Fabrizio De André, “Parole e Musica di un Poeta”: lo speciale di Vincenzo Mollica a 20 anni dalla morte (2 / 2)

L’equilibrio con cui soppesava ironia e sarcasmo, ma anche romanticismo, amore, abbandono e malinconia, sono solo alcune delle sfumature di una tavolozza musicale dai mille cromatismi.
Fabrizio cantava la gente comune, la gente della sua Genova: Prostitute, Matti, persone della strada, dei carruggi genovesi, della vita notturna ma anche professionisti come Giudici, Ottici, Medici.
Un altro genere di grande spessore culturale sono le canzoni che parlano d’amore, di dame che attendono i loro cavalieri, di pirati e navigatori, di suicidi e sofferenze.

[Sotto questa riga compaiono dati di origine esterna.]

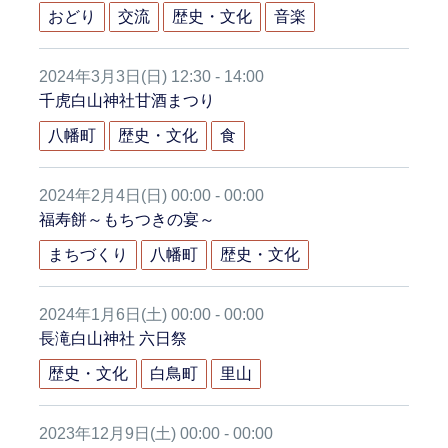
おどり
交流
歴史・文化
音楽
2024年3月3日(日) 12:30 - 14:00
千虎白山神社甘酒まつり
八幡町
歴史・文化
食
2024年2月4日(日) 00:00 - 00:00
福寿餅～もちつきの宴～
まちづくり
八幡町
歴史・文化
2024年1月6日(土) 00:00 - 00:00
長滝白山神社 六日祭
歴史・文化
白鳥町
里山
2023年12月9日(土) 00:00 - 00:00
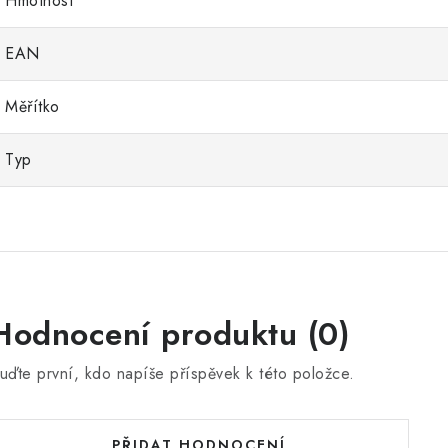
Hmotnost
EAN
Měřítko
Typ
Hodnocení produktu (0)
uďte první, kdo napíše příspěvek k této položce.
PŘIDAT HODNOCENÍ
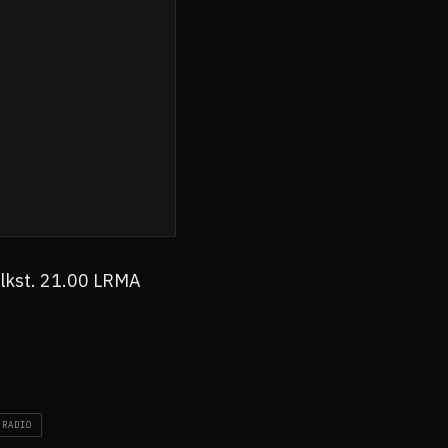
lkst. 21.00 LRMA
 RADIO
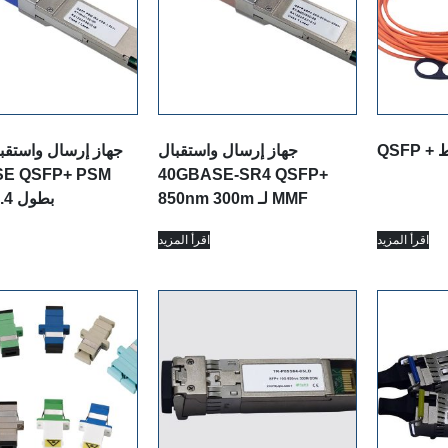
جهاز إرسال واستقبال
جهاز إرسال واستقب
40GBASE-SR4 QSFP+
850nm 300m لـ MMF
IR4 بطول 1.4 كم
اقرأ المزيد
اقرأ المزيد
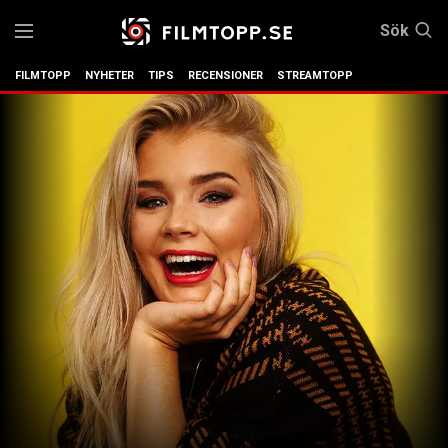
Sök
FILMTOPP
NYHETER
TIPS
RECENSIONER
STREAMTOPP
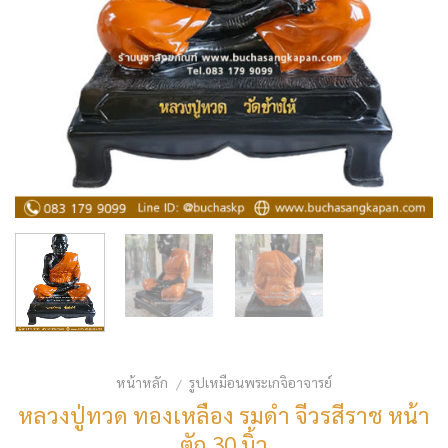
หน้าหลัก
รูปเหมือนพระเกจิอาจารย์
/
หลวงปู่ทวด ทองเหลือง รมดำ จีวรสีราช หน้า
ตัก 30 นิ้ว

Uomo rivoluzionario e semplice, come semplici e un po’ dannati i suoi vizi, il fumo che lo portava a tenere sempre la sigaretta in mano, anche durante i concerti, tra un accordo e l’altro, e l’alcool che lo tiene per diversi anni sul filo della dipendenza. Conflittuale il rapporto con il primo figlio Cristiano, che spesso ha dichiarato di essere cresciuto solo con la madre, che ha sofferto e tentato anche il suicidio.  Un ragazzo “figlio d’arte” che come spesso accade ha faticato molto per crearsi una propria carriera professionale, grande musicista, sempre un po’ all’ombra, inevitabilmente del successo paterno.
Il loro rapporto si rinsalda pochi anni prima che un tumore stronchi il padre definitivamente.

Malato da tempo Fabrizio al quale 11 anni prima nel 1988 era stato diagnosticato un carcinoma polmonare, in seguito al malessere avuto durante un concerto in Valle d’Aosta che lo aveva costretto a interrompere lo spettacolo; nel ’99 si aggrava e dopo un ricovero di alcuni mesi all’Istituto Tumori di Milano in cui pare che non volesse farsi vedere proprio dal figlio, forse per lo stato di debolezza in cui si trovava, all’inizio del nuovo anno muore lasciando un vuoto incolmabile nel cuore di tutti.